The method IBM worked out involves two voltage lines rather than just one, the higher of the two is reserved for the "cell" (lower-case "c," which is analogous to AMD's or Intel's "core"), incoming data, and preparation; the lower is used for data being written from the cell and the main read/write circuit.

It's not the first dual-voltage CPU, but how IBM allocates functions among the two voltage lines is new: IBM increases the power to the cell, improving its stability.

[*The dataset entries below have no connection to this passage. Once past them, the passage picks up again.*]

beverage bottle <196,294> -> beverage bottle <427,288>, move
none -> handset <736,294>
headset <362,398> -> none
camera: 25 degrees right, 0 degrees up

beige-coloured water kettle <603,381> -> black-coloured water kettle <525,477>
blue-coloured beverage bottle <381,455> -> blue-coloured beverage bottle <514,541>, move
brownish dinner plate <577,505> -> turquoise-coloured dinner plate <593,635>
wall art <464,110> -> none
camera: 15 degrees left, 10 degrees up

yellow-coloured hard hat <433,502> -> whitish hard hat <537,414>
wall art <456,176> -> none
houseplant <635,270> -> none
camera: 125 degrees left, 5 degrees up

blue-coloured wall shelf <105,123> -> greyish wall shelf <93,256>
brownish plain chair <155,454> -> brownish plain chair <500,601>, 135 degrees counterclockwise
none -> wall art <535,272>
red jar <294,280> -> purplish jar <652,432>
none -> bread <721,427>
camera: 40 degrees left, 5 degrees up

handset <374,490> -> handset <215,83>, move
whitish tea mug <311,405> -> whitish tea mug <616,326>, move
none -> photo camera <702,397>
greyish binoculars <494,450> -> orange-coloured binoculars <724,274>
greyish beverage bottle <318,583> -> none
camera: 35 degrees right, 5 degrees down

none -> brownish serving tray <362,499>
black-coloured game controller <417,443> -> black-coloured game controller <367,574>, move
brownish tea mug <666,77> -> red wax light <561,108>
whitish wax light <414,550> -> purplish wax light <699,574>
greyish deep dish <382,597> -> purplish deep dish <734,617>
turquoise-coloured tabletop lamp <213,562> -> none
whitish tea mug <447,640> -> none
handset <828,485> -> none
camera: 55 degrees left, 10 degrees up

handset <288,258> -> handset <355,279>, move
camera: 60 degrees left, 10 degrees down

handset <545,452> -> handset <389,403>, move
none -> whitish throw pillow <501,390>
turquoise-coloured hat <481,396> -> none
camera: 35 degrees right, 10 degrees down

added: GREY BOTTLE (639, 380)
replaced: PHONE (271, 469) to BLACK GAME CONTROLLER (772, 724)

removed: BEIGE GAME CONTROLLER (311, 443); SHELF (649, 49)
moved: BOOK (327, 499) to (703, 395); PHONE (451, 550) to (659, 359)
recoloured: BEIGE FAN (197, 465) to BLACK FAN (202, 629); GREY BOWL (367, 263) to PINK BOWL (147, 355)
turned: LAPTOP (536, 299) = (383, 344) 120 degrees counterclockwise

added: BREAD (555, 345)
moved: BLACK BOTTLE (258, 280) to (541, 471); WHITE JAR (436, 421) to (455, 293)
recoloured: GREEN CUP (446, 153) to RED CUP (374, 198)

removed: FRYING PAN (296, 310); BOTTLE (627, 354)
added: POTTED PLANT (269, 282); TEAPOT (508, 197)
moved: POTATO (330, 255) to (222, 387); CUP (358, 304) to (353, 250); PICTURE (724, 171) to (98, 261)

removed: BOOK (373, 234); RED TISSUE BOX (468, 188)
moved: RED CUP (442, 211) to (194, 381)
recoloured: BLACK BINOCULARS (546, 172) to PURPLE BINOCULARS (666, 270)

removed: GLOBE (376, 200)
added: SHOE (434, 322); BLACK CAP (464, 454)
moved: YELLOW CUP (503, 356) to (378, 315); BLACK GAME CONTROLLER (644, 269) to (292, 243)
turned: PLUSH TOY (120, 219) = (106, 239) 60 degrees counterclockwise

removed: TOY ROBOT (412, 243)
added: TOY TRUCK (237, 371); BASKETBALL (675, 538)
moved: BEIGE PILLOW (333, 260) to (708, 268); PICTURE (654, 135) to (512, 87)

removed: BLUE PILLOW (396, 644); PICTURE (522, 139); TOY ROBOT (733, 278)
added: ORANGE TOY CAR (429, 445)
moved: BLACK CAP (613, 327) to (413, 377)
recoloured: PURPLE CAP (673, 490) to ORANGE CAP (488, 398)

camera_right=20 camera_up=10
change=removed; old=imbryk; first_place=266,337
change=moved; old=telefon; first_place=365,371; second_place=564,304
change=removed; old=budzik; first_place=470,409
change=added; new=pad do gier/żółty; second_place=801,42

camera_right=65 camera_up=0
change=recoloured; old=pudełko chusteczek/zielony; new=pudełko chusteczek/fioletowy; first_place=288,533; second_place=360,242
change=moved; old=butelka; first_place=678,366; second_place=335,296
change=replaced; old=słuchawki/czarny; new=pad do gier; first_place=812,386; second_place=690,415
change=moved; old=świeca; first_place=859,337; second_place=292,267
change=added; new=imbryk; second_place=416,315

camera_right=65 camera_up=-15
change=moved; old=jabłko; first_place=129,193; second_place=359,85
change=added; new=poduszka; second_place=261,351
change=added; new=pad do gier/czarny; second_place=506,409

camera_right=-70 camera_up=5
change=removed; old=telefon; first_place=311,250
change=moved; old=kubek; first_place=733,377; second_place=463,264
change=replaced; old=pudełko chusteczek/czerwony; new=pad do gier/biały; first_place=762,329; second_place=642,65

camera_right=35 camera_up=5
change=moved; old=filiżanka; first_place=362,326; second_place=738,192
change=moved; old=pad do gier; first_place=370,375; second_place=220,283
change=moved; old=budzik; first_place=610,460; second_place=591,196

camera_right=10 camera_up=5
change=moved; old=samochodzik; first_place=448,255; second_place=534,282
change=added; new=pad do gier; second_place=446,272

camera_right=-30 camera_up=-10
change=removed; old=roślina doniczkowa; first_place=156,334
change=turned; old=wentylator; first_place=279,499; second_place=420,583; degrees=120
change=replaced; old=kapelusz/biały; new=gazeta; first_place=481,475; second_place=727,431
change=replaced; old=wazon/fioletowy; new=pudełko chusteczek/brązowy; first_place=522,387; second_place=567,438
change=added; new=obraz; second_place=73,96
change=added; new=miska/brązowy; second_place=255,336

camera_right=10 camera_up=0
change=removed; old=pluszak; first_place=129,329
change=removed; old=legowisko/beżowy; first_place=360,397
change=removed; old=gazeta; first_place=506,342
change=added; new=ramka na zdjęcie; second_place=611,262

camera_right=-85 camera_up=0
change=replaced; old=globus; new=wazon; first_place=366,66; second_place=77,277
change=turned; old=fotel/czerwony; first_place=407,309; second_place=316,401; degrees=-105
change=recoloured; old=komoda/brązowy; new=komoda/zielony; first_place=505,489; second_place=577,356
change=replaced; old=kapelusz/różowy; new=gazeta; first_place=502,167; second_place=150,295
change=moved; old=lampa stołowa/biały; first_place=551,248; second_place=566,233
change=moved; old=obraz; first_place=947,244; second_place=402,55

But then it attaches the write line to that same higher-voltage line, improving the reliability of the key factor that is most susceptible to the scatter effect.


A photographic overview of the components of IBM's 65 nm edition of the Cell CPU A photographic overview of the components of IBM's 65 nm edition of the Cell CPU. (Courtesy IBM)

By increasing the voltage to the cell-specific power line by 200mV over that of the standard power line, the stability of the cell is increased and scatter is reduced. But power consumption is still reduced as a whole, partly because the other functions are running on less voltage, but also because certain parts of the Cell CPU architecture no longer have to stay "on" to mask or counteract the effects of current leakage from the densely-packed processing cells. So overall power consumption, IBM estimates, is reduced by as much as 19%.

An IBM spokesperson declined to comment to BetaNews today regarding whether the company's implementation of the 65nm process for Cell has changed its price.

Most individuals will be introduced to the new CPU by way of the PS3, though Sony recently has had to rework some or all of its latest models, omitting the Emotion engine chip that was the heart of the PS2, and that provided downward compatibility for the newer console, presumably for cost-cutting reasons.